Hip-Hop in the Millennium: What Defines a Rapper and is it Okay to Have Ghostwriters?
A rapper is essentially a musical artist that can effectively rhyme, either telling a story or purely expressing thoughts, ideas, feelings or situations over a beat, an instrumental or at times acapella, using whit flow and at times, humour. During this time, a particular rhythmic motion must be maintained within the delivery and expression keeping with the tempo, unless it’s acapella.
Although Rap is similar to poetry, it is much more complex. The way in which the rapper chooses to form his sentences and paragraphs is completely up to him or her as there is no fixed form of rapping, nonetheless, they do have to meet certain norms, for example the rhymes have to be stylish, they need to flow, make sense, be cohesive, captivating and create a vibe and atmosphere for the listener.

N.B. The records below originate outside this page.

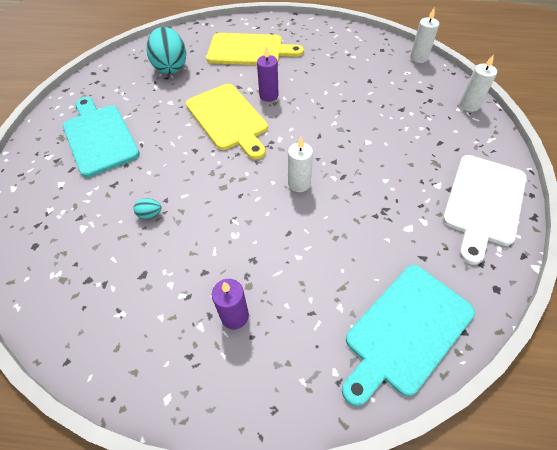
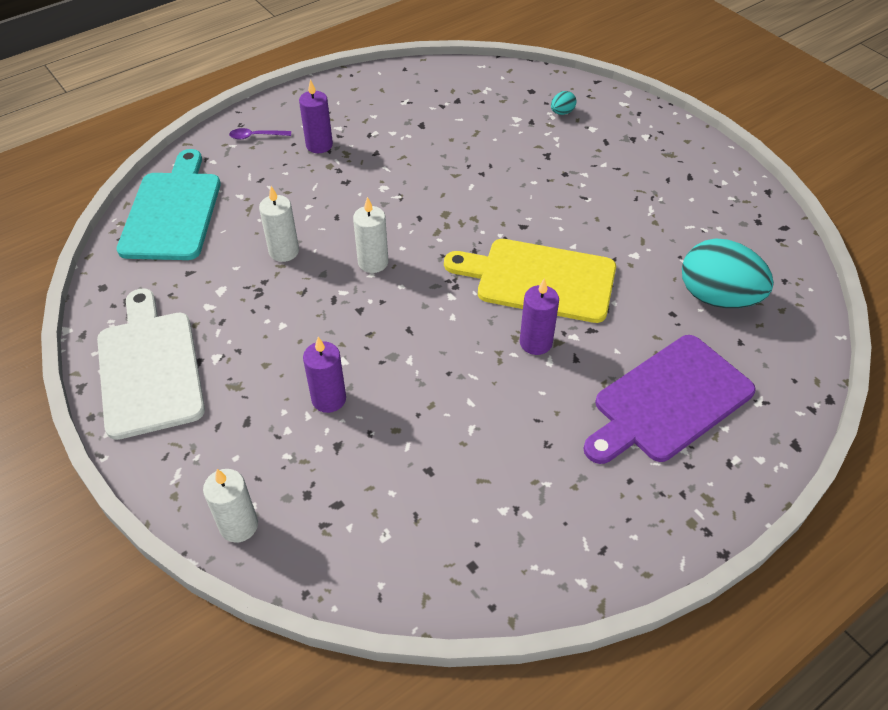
camera: 135 degrees right, 5 degrees down
turquoise cutting board [63,97,140,178] -> none
turquoise egg [133,198,161,219] -> turquoise egg moved to [551,91,576,115]
yellow cutting board [206,33,304,65] -> purple cutting board [583,335,756,464]
white candle [410,8,439,63] -> white candle moved to [259,186,299,262]
none -> purple spoon [229,128,291,139]
none -> purple candle [303,337,346,413]

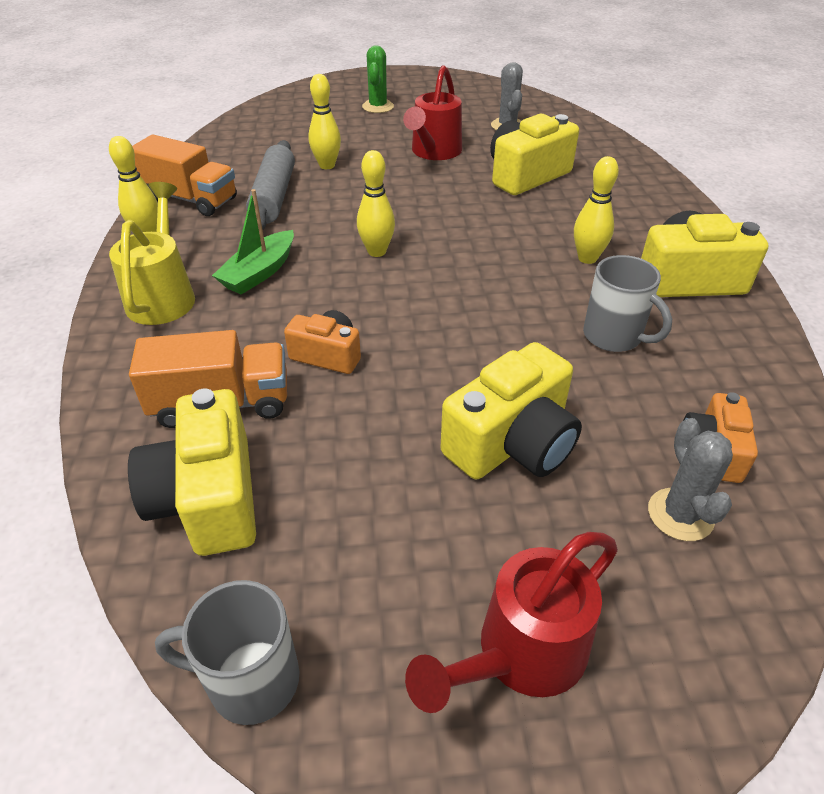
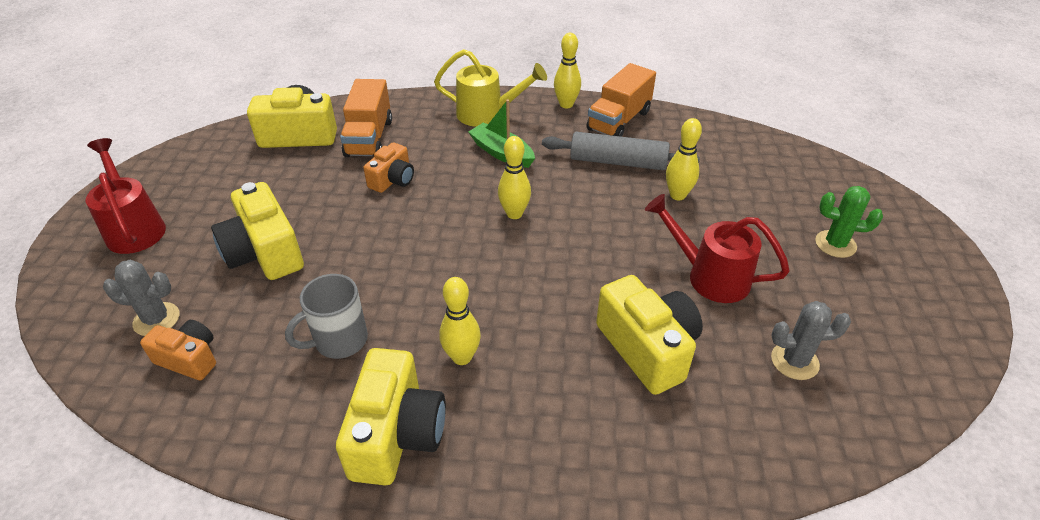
camera: 100 degrees right, 0 degrees up
grey mug [155,580,299,725] -> none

The rapper has to be able to convey their rhymes in an unconventional form, in a way that the common person would not, the more ‘word play’ (using words with duplex meanings that could make sense in both instances or speaking in parables but still being able to transmit their message or tell their story effectively) the more credit the rapper receives, but this is not always true as there are rappers that are just as talented and respected based on their story telling abilities, their flow (how they dance on the beat or accompany the instrumental with their words, adding to the overall rhythm with the rhythm of their rhymes). Some are reputable for their energy and their ability to deliver a captivating performance of their rhymes or in this day and age a rhyme that was given to them by a ghost-writer.
Originality is a big issue in hip-hop as when hip-hop began it was more about each individual portraying their art and delivering their rhymes themselves. However, now that it has become more popular and more of a business it is about selling records more than who is an authentic rapper, who can come up with credible rhymes to wow the crowd and get views gain critical acclaim and potentially sell records.

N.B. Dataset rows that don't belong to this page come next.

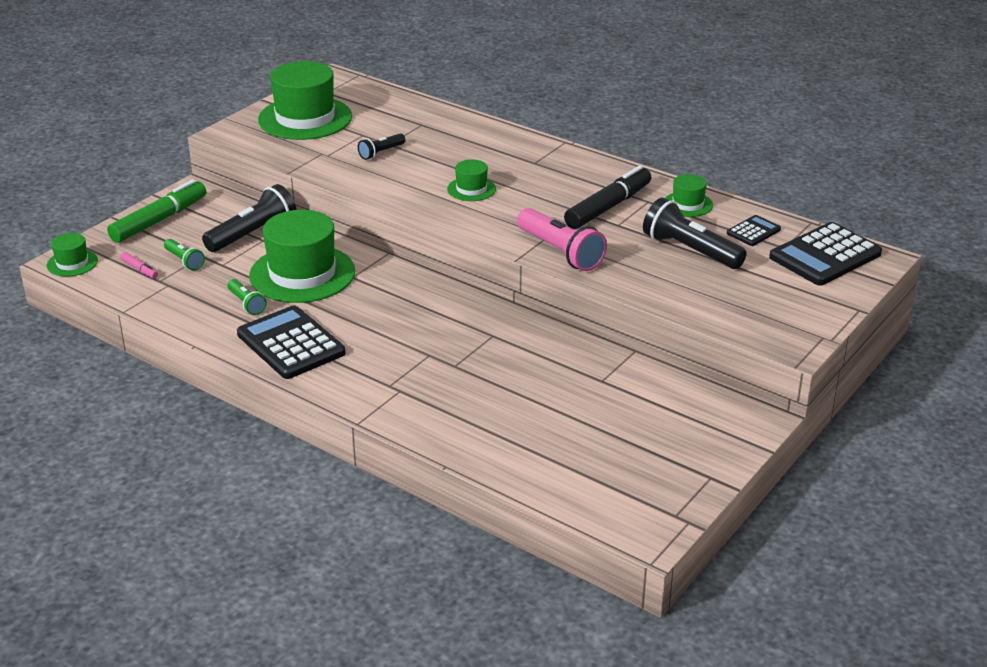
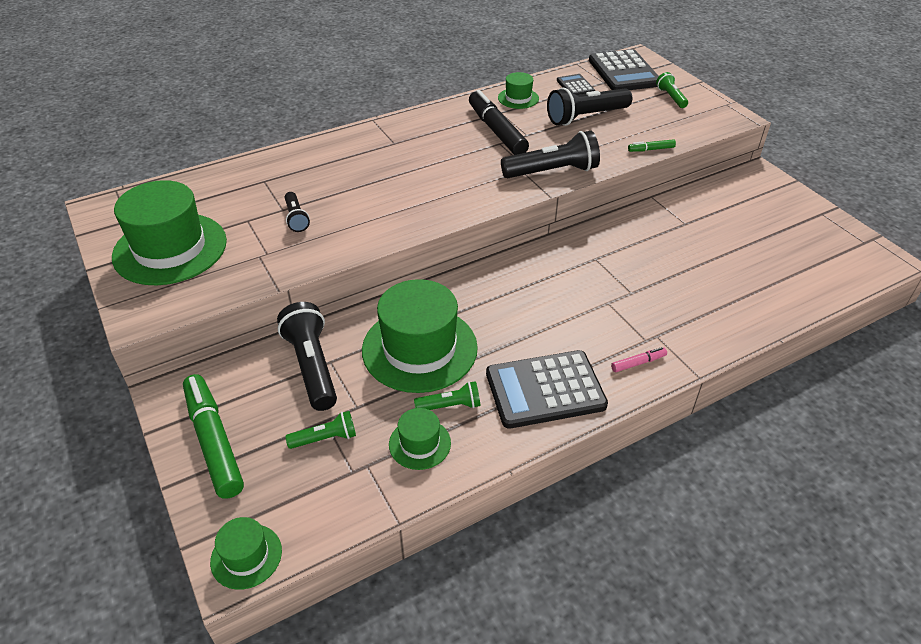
camera: 65 degrees left, 10 degrees up
pink marker [120,252,158,278] -> pink marker moved to [611,347,667,372]
green hat [447,159,496,201] -> green hat moved to [389,408,451,470]
pink flashlight [517,208,607,271] -> black flashlight [501,131,600,178]
none -> green marker [628,139,676,152]
none -> green flashlight [656,72,688,108]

Others would argue that this is wrong and this is not hip-hop, whilst others call it business and see it as a fair game. I for one, don’t see anything wrong with it the only problem comes when we enter into the discussion of who are the top ten or top five greatest rappers of all time, if its merely for commercial purposes then I don’t think it’s an issue but when discussing art and rating artists, then I believe that those who write their own rhymes are to be placed in the conversation and those that use ghost writers should be ghosts in those conversations, pun intended, this is simply because we wouldn’t credit Davinci or Picasso or Michael Angelo if we were to find out someone else drew their pieces and they merely coloured. Hip-Hopers take the genres very seriously as an art & design or a literature enthusiast takes their passion, hence the tension that arises when the discussions start to circulate about who wrote what and who is the greatest rapper. 50 cent had 'In The Club' written by Lloyd Banks, However, 50 cent wrote most of his own rhymes for the classic album titled 'Get Rich or Die Trying', and
so did the rest of G-Unit. Big Daddy Kane, Kool G Rap, Slick Rick, Tupac and Biggie, Eminem and Jay Z we know to have written their own raps and so many more that we class as legends in hip-hop, therefore it is an unwritten rule that for you to be classed as a lyricist you have to write your own rhymes as ‘a Lyricist is a word smith that can mould words in whatever way they choose without loosing the essence of the message.’ However, as a rapper that is artistic and wants to deliver a wide variety of flavours and styles through rap or doesn't mind collaborating with other writers on a song, it doesn’t hurt anyone to have assistance in writing songs or verses as long as they can be delivered properly. However, I do suggest admitting to having ghostwriters when questioned as there is no shame in it, the shame comes when we allow people to remain under the false pretense that we are both the authors and the deliverers of the raps when questioned.
Dr Dre, Puff daddy, and Kanye West have all had people ghost write for them and still have a humongous amount of respect in the industry and from fans, so many other genres have help in songwriting as hip-hop as evolved and people like drake and Iggy Azelea are now major superstars that derive from hip hop who have fallen under much scrutiny because of rumours of using ghostwriters. I believe it is important for rappers and the general hip-hop community to accept that this is just one of the realities of the common age and the stage that hip-hop has come to requires there to be a more collaborative effort to create amazing pieces of work and moments that we will all enjoy and gain the same if not more attention than the other genres enjoying the status that has been long overdue.